## EXTRAIT CHOISI
┌──

Les cahiers de l’Aduan n°19 L’essor du e-commerce

Si le e-commerce connaît en France un développement très rapide (+ 13 %
par an), il ne s’oppose pas au commerce traditionnel dont il se révèle complémentaire.
En effet, peu à peu, les commerces traditionnels arrivent sur internet et devancent même les pures players (entreprises oeuvrant uniquement sur le web) dans certains secteurs, comme par exemple l’équipement de la maison.

Par ailleurs, la démocratisation des smartphones connectés à internet, et le
développement d’applications mobiles contribuent fortement à modifier les
comportements d’achat des ménages. Ceux-ci ont désormais accès en direct à des
informations leur permettant de comparer les produits, de choisir entre plusieurs
canaux de vente et plusieurs solutions de livraison (livraison à domicile, dépôt en
relais colis, réservation en magasin, dépôt en consigne, drives…).

└──

## PROBLÈMES À RÉSOUDRE
a. Réécrivez plus brièvement le paragraphe de l'extrait sur le e-commerce qui commence par « Par ailleurs, la démocratisation », en conservant ses faits principaux.
b. Recopiez un passage de l'extrait sur le e-commerce en commençant aux mots « En effet, peu » et en vous arrêtant après « en consigne, drives…). ».
c. Reprenez la rédaction de l'extrait sur le e-commerce là où il s'arrête, après la phrase qui énumère les solutions de livraison.
Les lignes ci-après proviennent d'une autre source.

## DONNÉES À EXAMINER
┌──

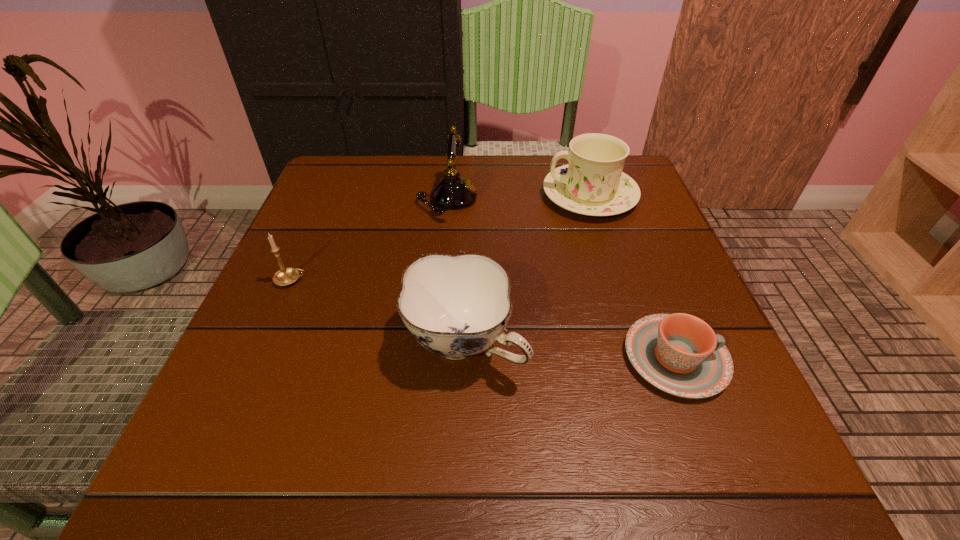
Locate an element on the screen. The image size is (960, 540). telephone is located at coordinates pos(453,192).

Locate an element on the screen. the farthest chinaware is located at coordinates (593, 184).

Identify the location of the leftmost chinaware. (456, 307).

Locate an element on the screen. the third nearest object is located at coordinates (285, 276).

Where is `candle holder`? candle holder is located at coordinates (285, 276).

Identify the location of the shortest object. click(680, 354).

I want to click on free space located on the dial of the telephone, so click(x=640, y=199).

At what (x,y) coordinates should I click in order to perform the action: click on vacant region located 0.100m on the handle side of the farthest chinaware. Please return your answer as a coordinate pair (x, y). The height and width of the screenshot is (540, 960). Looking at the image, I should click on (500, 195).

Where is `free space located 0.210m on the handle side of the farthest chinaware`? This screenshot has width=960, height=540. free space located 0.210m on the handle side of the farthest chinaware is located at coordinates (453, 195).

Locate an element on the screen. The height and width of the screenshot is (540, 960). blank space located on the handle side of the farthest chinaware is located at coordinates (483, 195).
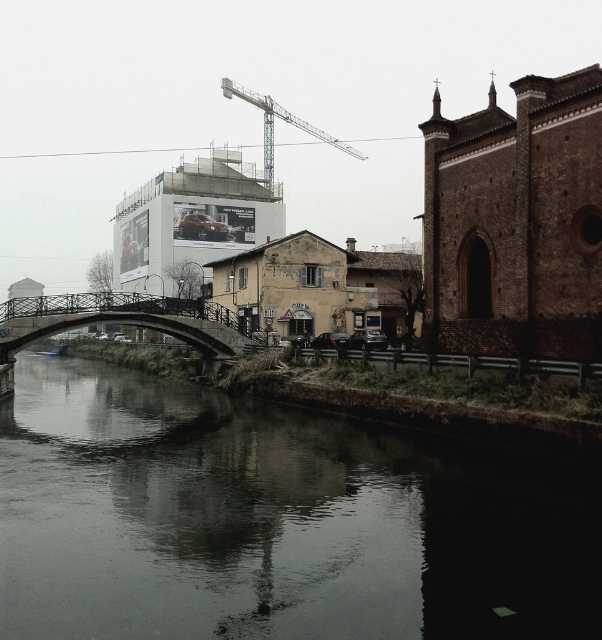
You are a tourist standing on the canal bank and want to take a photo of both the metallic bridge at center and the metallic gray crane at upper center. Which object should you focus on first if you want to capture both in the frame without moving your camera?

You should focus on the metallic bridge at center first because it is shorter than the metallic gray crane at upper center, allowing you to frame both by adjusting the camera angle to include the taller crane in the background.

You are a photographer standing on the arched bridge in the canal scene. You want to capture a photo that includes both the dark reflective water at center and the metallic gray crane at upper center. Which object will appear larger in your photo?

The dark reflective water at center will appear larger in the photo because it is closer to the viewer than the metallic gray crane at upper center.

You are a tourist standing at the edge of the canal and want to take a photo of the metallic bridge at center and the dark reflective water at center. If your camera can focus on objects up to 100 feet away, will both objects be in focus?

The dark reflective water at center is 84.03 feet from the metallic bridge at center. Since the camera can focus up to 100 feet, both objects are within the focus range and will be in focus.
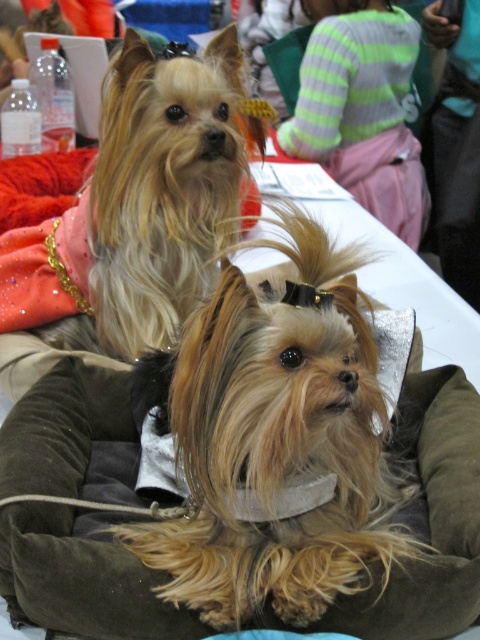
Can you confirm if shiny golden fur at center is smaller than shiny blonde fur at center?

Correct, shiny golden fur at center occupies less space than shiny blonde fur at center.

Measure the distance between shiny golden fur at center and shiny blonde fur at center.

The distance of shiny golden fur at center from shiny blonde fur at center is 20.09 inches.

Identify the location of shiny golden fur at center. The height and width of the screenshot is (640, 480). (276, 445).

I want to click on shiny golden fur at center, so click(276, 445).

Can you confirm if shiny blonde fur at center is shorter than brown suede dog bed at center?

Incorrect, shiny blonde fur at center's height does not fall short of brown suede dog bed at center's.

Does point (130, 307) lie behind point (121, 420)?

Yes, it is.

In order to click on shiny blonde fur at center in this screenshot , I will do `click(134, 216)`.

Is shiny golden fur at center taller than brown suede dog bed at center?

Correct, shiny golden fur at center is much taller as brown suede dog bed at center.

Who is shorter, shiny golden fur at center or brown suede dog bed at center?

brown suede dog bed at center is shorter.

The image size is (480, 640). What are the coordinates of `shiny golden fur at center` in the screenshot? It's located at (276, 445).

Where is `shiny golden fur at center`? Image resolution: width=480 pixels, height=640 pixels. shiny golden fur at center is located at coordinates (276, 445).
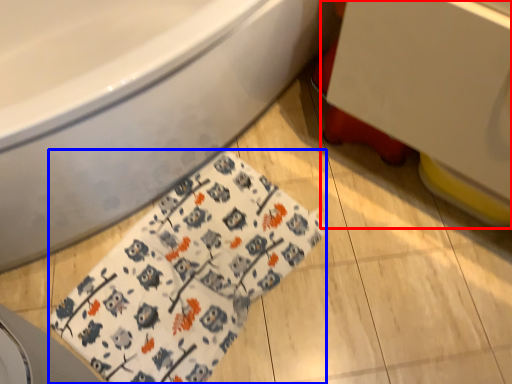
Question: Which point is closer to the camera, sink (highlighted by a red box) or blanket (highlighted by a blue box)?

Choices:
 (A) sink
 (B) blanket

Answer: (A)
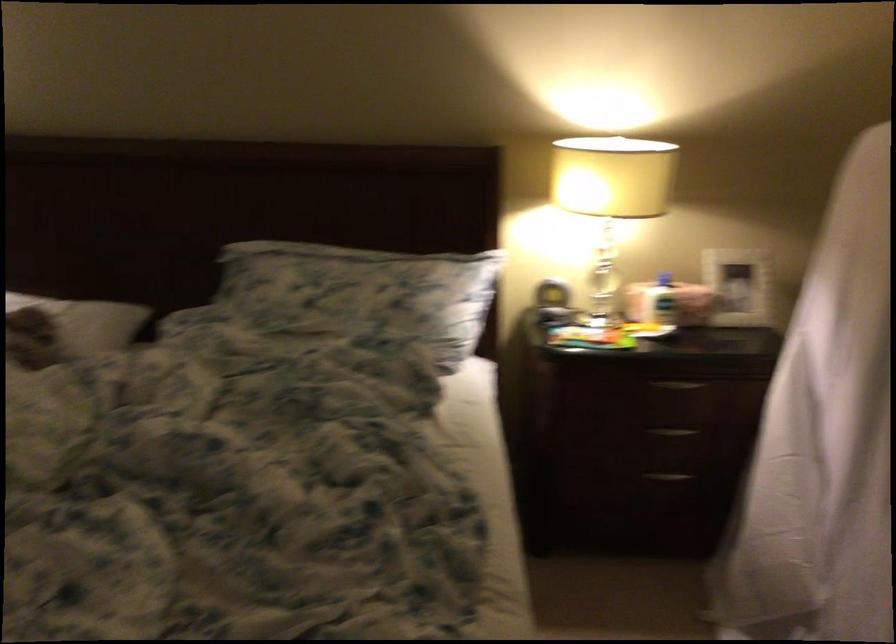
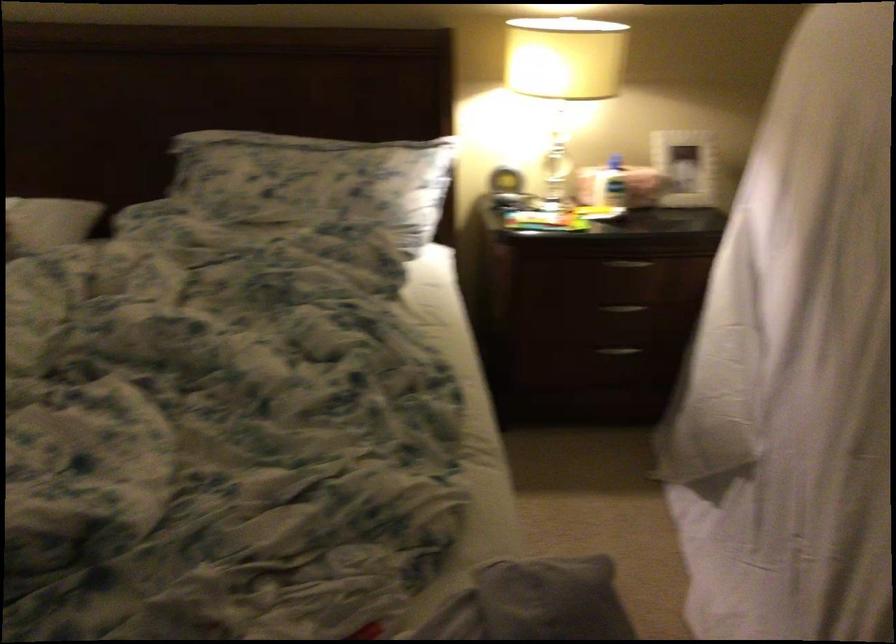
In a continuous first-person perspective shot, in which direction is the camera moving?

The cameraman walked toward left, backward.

└──

## LISTE DES RÉPONSES
a. La généralisation des smartphones connectés à internet et l'essor des applications mobiles modifient fortement la façon dont les ménages achètent. Ils disposent désormais d'informations en direct pour comparer les produits et choisir entre plusieurs canaux de vente et modes de livraison : domicile, relais colis, réservation en magasin, consigne ou drive.

b.
En effet, peu à peu, les commerces traditionnels arrivent sur internet et devancent même les pures players (entreprises oeuvrant uniquement sur le web) dans certains secteurs, comme par exemple l’équipement de la maison.

Par ailleurs, la démocratisation des smartphones connectés à internet, et le
développement d’applications mobiles contribuent fortement à modifier les
comportements d’achat des ménages. Ceux-ci ont désormais accès en direct à des
informations leur permettant de comparer les produits, de choisir entre plusieurs
canaux de vente et plusieurs solutions de livraison (livraison à domicile, dépôt en
relais colis, réservation en magasin, dépôt en consigne, drives…).

c.
Dans ce nouveau système, les commerces traditionnels ne sont pas forcément
« perdants ». Les clients panachent leurs achats entre le e-commerce et les commerces traditionnels en fonction de différents critères (prix, qualité de service, d’accueil…). Le commerce traditionnel, bien connecté à internet et aux applications numériques, offrant une bonne qualité d’accueil et de service, et proposant une belle mise en scène des produits, reste tout à fait concurrentiel avec le e-commerce.

Toutefois, les nouvelles applications numériques et les innovations du e-commerce
(drives, consignes, point relais) requestionnent les réglementations qui régissent
aujourd’hui l’espace public, les enseignes, la publicité. Celles-ci devront sans doute
évoluer à l’avenir pour encadrer de nouvelles pratiques (stationnements minute,
consignes sur l’espace public, partage des données…).